ISIS Attacks Shiite Holy Site in Iraq as US Reinforces Baghdad

ISIS Attacks Shiite Holy Site in Iraq as US Reinforces Baghdad

Sunni Jihadists friendly to the Islamic State of Iraq and al-Sham (ISIS) attacked a Shiite shrine in Samarra, Iraq, late Monday, killing six people, according to a television report from an Iraqi news channel.

The report said that four mortars were shot into the mosque known as the Askariya Shrine, which was built in the year 944 and is considered one of the most important holy shrines to the Shiite community. An Iraqi security source told the New York Times that two of the four mortar shells made contact with the mosque’s golden dome, which resulted in minimal damage to the facility. The other two shells hit a group of Shiite Muslims who were gathered to celebrate the first day of the Muslim holiday, Ramadan.

The Askariya Shrine sustained heavy damage in 2006 after it was attacked by Al Qaeda groups. The jihadis went into the shrine and set off explosives in the holy site. The attack resulted in a wave of clashes between Sunni and Shia Muslims throughout Iraq. The sectarian violence stemming from that incident lasted several years.
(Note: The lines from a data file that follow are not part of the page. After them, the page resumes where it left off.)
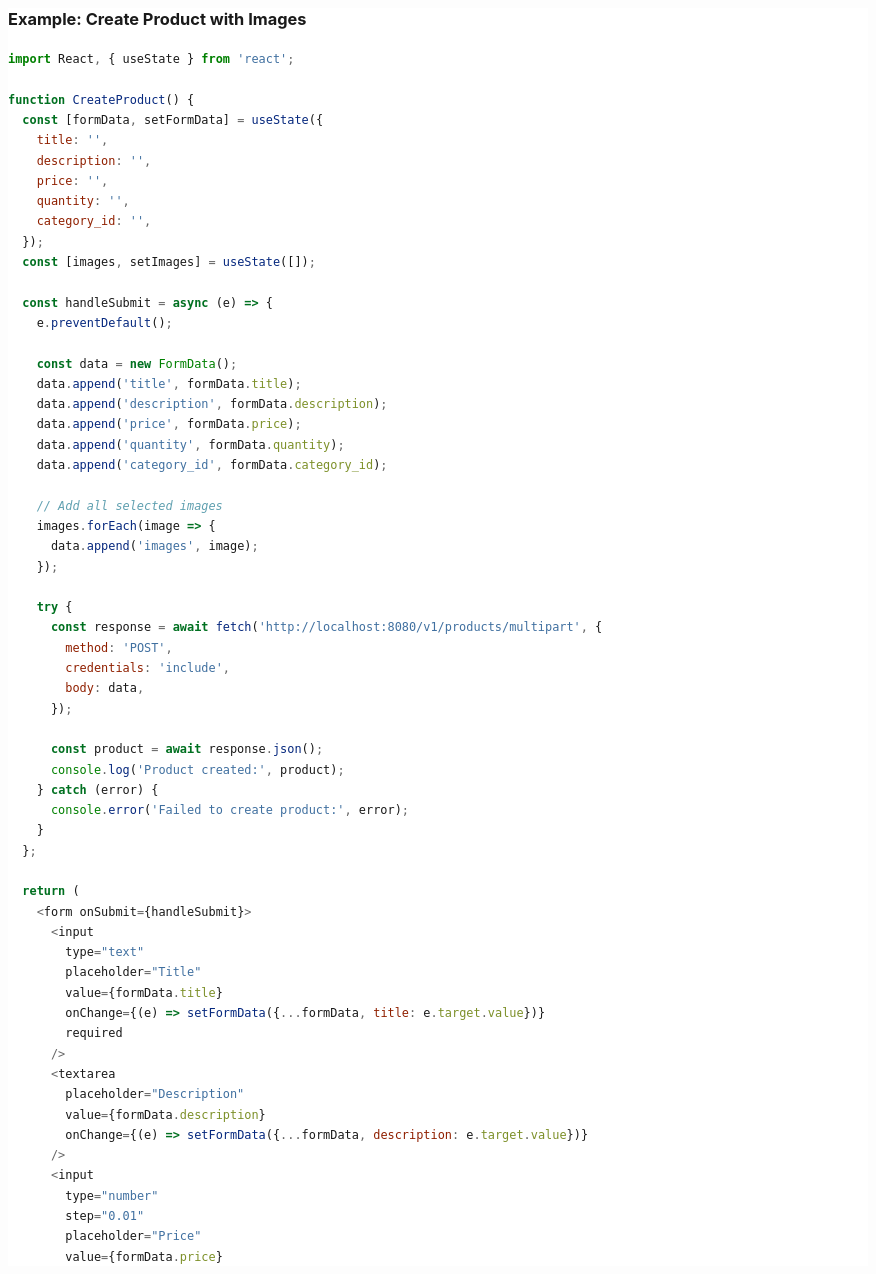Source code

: ### Example: Create Product with Images

```javascript
import React, { useState } from 'react';

function CreateProduct() {
  const [formData, setFormData] = useState({
    title: '',
    description: '',
    price: '',
    quantity: '',
    category_id: '',
  });
  const [images, setImages] = useState([]);

  const handleSubmit = async (e) => {
    e.preventDefault();

    const data = new FormData();
    data.append('title', formData.title);
    data.append('description', formData.description);
    data.append('price', formData.price);
    data.append('quantity', formData.quantity);
    data.append('category_id', formData.category_id);

    // Add all selected images
    images.forEach(image => {
      data.append('images', image);
    });

    try {
      const response = await fetch('http://localhost:8080/v1/products/multipart', {
        method: 'POST',
        credentials: 'include',
        body: data,
      });

      const product = await response.json();
      console.log('Product created:', product);
    } catch (error) {
      console.error('Failed to create product:', error);
    }
  };

  return (
    <form onSubmit={handleSubmit}>
      <input
        type="text"
        placeholder="Title"
        value={formData.title}
        onChange={(e) => setFormData({...formData, title: e.target.value})}
        required
      />
      <textarea
        placeholder="Description"
        value={formData.description}
        onChange={(e) => setFormData({...formData, description: e.target.value})}
      />
      <input
        type="number"
        step="0.01"
        placeholder="Price"
        value={formData.price}
```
Meanwhile, the United States is sending 300 more military personnel to enhance security at the US Embassy in Baghdad. Officials said the 300 soldiers will be tasked with protecting US citizens and US property in the Baghdad area. The White House said that the President directed 200 soldiers to beef up security at the Embassy and help support facilities at the Baghdad International Airport. The other 100 will be tasked with providing security and logistics support in the Baghdad area.

The additional troop presence raises the US total in Iraq to approximately 750, according to the Pentagon.

“The presence of these additional forces will help enable the embassy to continue its critical diplomatic mission and work with Iraq on challenges they are facing as they confront Islamic State in Iraq and the Levant,” said the Pentagon’s Press Secretary.

The State Department announced that the US will move a “small number” of Embassy staff from Baghdad to consulates in the northern city of Irbil and the southern Iraqi city of Basra.

While the United States has been hesitant toward the idea of carrying out airstrikes, an Iraqi parliament member has insisted upon the measure and even warned of the results from not doing so: Iraq would turn to Iran if need be. “We will take any assistance, even from Iran,” said the spokesman for Prime Minister Maliki’s Dawah Party. He continued, “We are waiting for the Americans to give us support. If US air strikes [happen], we don’t need Iranian air strikes. If they don’t, then we may need Iranian strikes.”